Welcome to Drumming Upstream! I’m learning how to play every song I’ve ever Liked on Spotify on drums and writing about each song as I go. When I’ve learned them all I will delete my Spotify account in a blaze of glory. Only 440 songs to go!
This week, for the Season Two finale of Drumming Upstream, I learned how to play “Once More to See You” by Mitski, the reclusive singer-songwriter who, long before achieving world-conquering levels of TikTok virality, once took the American indie scene by storm. Through pure luck of circumstance I had the chance to watch that storm up close. What did I see from that precarious perch? How have my feelings about “Once More to See You” changed since? And what’s love got to do with it? Find out below!
Side A
“Once More to See You”
By Mitski
Puberty 2
Released on June 17th, 2016
Liked on June 19th, 2016
I do not know Mitski, but I know people that did. I know people that attended SUNY Purchase with her. I know people that toured with her, and people that played in her backing band. I’m telling you this to give you a critical disclaimer, because my musical relationships are inextricable from my social relationships, and, if I’m being honest, to cash in on my DIY-cred investments. Look, I am a 33 year old who has played music and hung out with musicians from Brooklyn, New York since the mid-2000s. I don’t have all that much success to show for it, but I have had early proximity to the start of a handful of careers far more auspicious than my own. Sometimes those success stories have taken me completely by surprise. Other times they’ve felt pre-ordained. Mitski falls firmly into the latter camp.

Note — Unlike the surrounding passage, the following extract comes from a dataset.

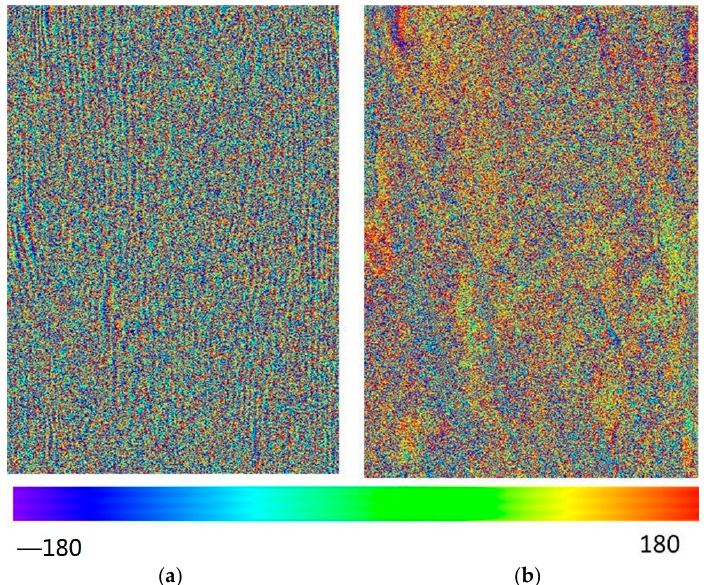
Figure 4. The interferometric phase diagram of the 73–75 image pair in HV (Horizontal-Vertical) polarization. ( a ) Before removal of terrain phase; ( b ) After removal of terrain phase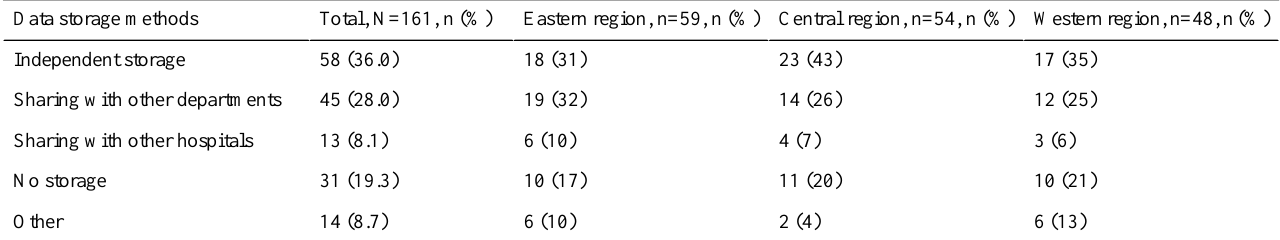
Table 4. Telemedicine data storage methods of tertiary hospitals in different regions of China (N=161).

In 2014 on the recommendation of Jack Greenleaf, my boss in Sharpless at the time, my current bandmate in Bellows and the producer of the upcoming Lamniformes album The Lonely Atom, my roommate Grace Cain and I traveled north from our apartment in Pilsen to see Mitski perform along with LVL Up at the Beat Kitchen (capacity: 300) in Roscoe Village. Jack had raved to us about the chamber pop of Mitski’s first two self-released albums, Lush (2012) and Retired From Sad, New Career in Business (2013). Mitski recorded those two albums while studying studio composition at Purchase where she made full use of the rolodex of session musicians the student pool provided. That night at the Beat Kitchen Mitski did something much different. Playing bass instead of piano and backed up two of the LVL Up boys, Mitski cranked the volume and let loose. There were at most 15 other people in the room with us when Mitski took the stage, and I’d wager that each and everyone of them has bragged about this fact in the decade since. I have seen a number of great singers and heard a lot of talented songwriters. Most of them have turned out to be, in Mitski’s parlance, losing dogs. At that show in 2014 Mitski had a great voice, a smoky alto with the tenderness of candle light and the force of a forest fire, and great songs. The studio version of “Townie” for example, as great as it is, has never lived up to the version Mitski played that night where she wailed the bridge melody in lieu of a synth solo. She also had, as loathe as I am to admit as a materialist when it comes to matters of music theory, the ineffable magnetism of star power. I have never been more sure that I was watching someone who was about to be extremely famous.